13.
Usos y riesgos

Los cuerpos enterrados yacían en la feliz espera de un nuevo despertar, pero les llegaba esa aterradora, veloz resurrección a luz de una linterna, llevada a cabo con palas y azadas. Forzaban el ataúd, rasgaban la mortaja. Los restos melancólicos eran transportados a los tumbos, en bolsas de arpillera, por caminos alejados, privados hasta de la luz de la luna, para quedar expuestos a las peores indignidades ante una clase de jóvenes boquiabiertos.

ROBERT LOUIS STEVENSON, El ladrón de cadáveres, 1881

La luz de la luna era un problema. Aunque el guardia del cementerio fuera un cómplice, aunque la policía y los jueces —solidarios con la medicina— fueran indulgentes, era mejor quedarse en casa las noches de luna. Los perros eran peores. Una vez, una jauría se empacó aullando en el terreno del fondo de una escuela de medicina. Los perros escarbaron y sacaron huesos humanos.

Lo peor era la gente del barrio. La policía era tranquila pero los vecinos se volvían locos. Los linchaban. Los pateaban y los golpeaban hasta que «parecían cadáveres». Se decía que habían encontrado a un par de resurreccionistas y que el carro de la policía iba a llevarlos a la Corte. La policía tenía que protegerlos. Cuando las personas se enteraban del nombre del cirujano que los contrataba, se armaban los skimmington. La gente salía a la calle con antorchas, palos y cacerolas, y marchaba, gritando, hasta la casa del médico. Al llegar, quemaban un muñeco que lo representaba. Los vecinos se ayudaban, se organizaban, hacían guardia en la tumba, custodiaban la ventana durante el velorio, amenazaban al sacristán, interpelaban al policía.

Pero los resurreccionistas también se ayudaban. Los veteranos aconsejaban juntar la tierra en una sábana. Había que llegar a la cabecera del cajón y abrirlo haciendo palanca con dos ganchos o un palo. Podían amortiguar los crujidos de la madera con bolsas de arpillera. También tenían trucos para tantear terrenos infectos. Había enfermedades invencibles, que no se apagaban con la muerte.

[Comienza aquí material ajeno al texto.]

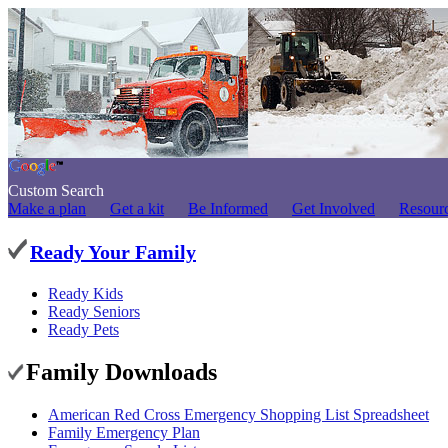
Custom Search
Make a plan
Get a kit
Be Informed
Get Involved
Resour
Ready Your Family
Ready Kids
Ready Seniors
Ready Pets
Family Downloads
American Red Cross Emergency Shopping List Spreadsheet
Family Emergency Plan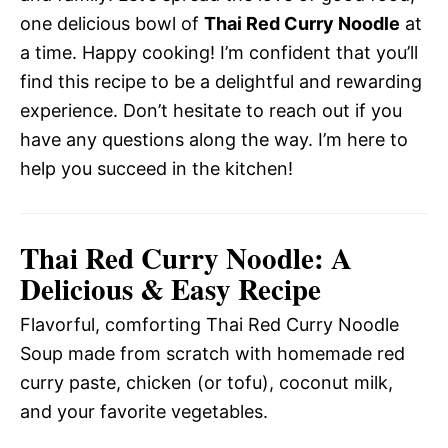
one delicious bowl of
Thai Red Curry Noodle
at
a time. Happy cooking! I’m confident that you’ll
find this recipe to be a delightful and rewarding
experience. Don’t hesitate to reach out if you
have any questions along the way. I’m here to
help you succeed in the kitchen!
Thai Red Curry Noodle: A
Delicious & Easy Recipe
Flavorful, comforting Thai Red Curry Noodle
Soup made from scratch with homemade red
curry paste, chicken (or tofu), coconut milk,
and your favorite vegetables.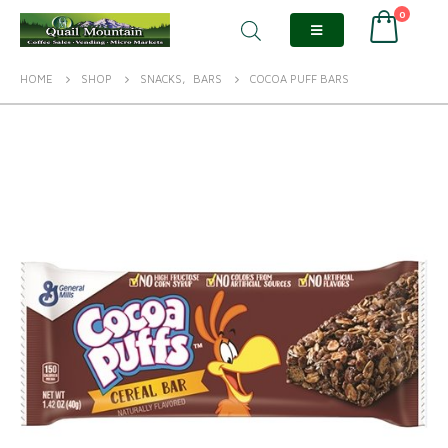
0
HOME
SHOP
SNACKS
,
BARS
COCOA PUFF BARS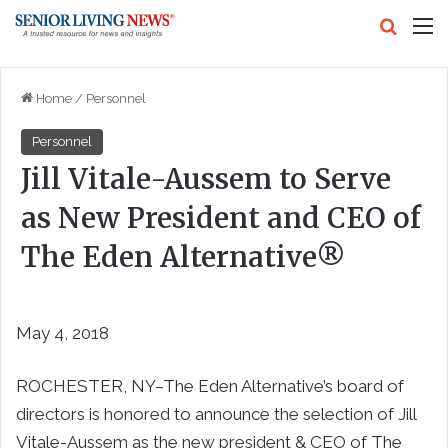
Search
M
Home
/
Personnel
Personnel
Jill Vitale-Aussem to Serve
as New President and CEO of
The Eden Alternative®
May 4, 2018
ROCHESTER, NY–The Eden Alternative’s board of
directors is honored to announce the selection of Jill
Vitale-Aussem as the new president & CEO of The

Sabían ahorrar trabajo y tiempo. Un ladrón de cadáveres declaró ante el Comité Especial de Investigación que había desenterrado dos cuerpos y había tapado las fosas en una hora y media. Otro dijo que había exhumado un cuerpo en quince minutos aunque también aclaró que era el cuerpo de una persona muy pobre y que por eso el cajón estaba cerca de la superficie y nadie se había molestado en mezclar la tierra con piedras.

Las fosas comunes eran las mejores. «Prefiero los cuerpos de los que estaban en el asilo. En vez de trabajar para conseguir uno, trabajo para conseguir tres o cuatro. En todos estos años, no creo haber sacado más de media docena de cuerpos de ricos», dijo un resurreccionista.

Después había que extraer el cuerpo del cajón con ganchos y sogas. Se le quitaba la mortaja. Se lo doblaba y metía en una bolsa. Se rellenaba el pozo. Y llegaba la hora de apurarse: había que correr al hospital o la escuela de Anatomía. Las entregas se hacían alrededor de las 4 de la mañana. Se regateaba, como en toda compraventa. Si era necesario quedarse con el cadáver unas horas, había que sumergirlo en alcohol. La imaginación se adaptaba a las circunstancias. No siempre había alcohol. A veces usaban vinagre y también usaban whisky.